Na hipótese presente está mais do que claro que a ora embargada, autora da ação, longe está de ser uma sociedade onde os sócios, profissionais liberais, prestam serviços de forma individualizada. Ao contrário, cuida-se de verdadeira potência econômica, cogitada para unir-se a uma congênere internacional com faturamento de US$ 7,4 bilhões e 75 mil empregados (cf. fls. 85 e 86). A união não deu certo, é verdade, mas a prova do insucesso, trazida pela própria embargada, faz prova contra ela, pois confirma a cogitação de união (cf. fls. 107), e uma empresa internacional do porte da C. & L. jamais cogitaria de associar-se a uma empresa pequena onde seus profissionais prestam serviços de forma individualizada. Trata-se, evidentemente, de uma poderosa empresa de consultoria, aliás, conhecidíssima, como é fato notório. Seus sócios sequer residem todos em São Paulo. Há sócios no Rio de Janeiro (cf. fls. 23, 24), em Salvador (cf. fls. 24), Vitória (cf. fls. 26). E pelo que se vê do site na Internet, mostrado pela Municipalidade, cuida-se apenas de um dos tentáculos de um imenso polvo internacional, ou alguém seria ingênuo a ponto de acreditar que uma empresa nacional poderia usar, livremente, o nome P. W., daquela empresa que se originou na Inglaterra no século passado, que abriu seu primeiro escritório em New York City em 1890, e que reúne 36 mil pessoas, 370 escritórios e opera em mais de cem lugares, como em livre tradução do inglês se pode ver de fls. 331? A embargada, aliás, passou ao largo de tais informações.
E não se venha com a exigência de tradução juramentada porquanto se trata de texto de fácil apreensão, acessível a quem tenha rudimentos de inglês.
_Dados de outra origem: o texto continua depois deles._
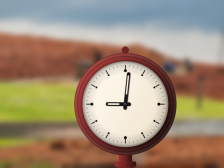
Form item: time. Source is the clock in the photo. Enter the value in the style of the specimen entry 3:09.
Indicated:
9:01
Além disso, o art. 157 do CPC alude, à evidência, a documentos dos quais emergem direitos, como contratos, procuração, etc. ou servem para comprovação de direitos, como provas obtidas no exterior, e não a simples informações de fácil compreensão e de acesso público, via Internet. Se não fosse assim, as obras jurídicas estrangeiras, quando citadas, deveriam estar acompanhadas de tradução feita por tradutor juramentado, o que não é exigido (cf. JTA 117/163).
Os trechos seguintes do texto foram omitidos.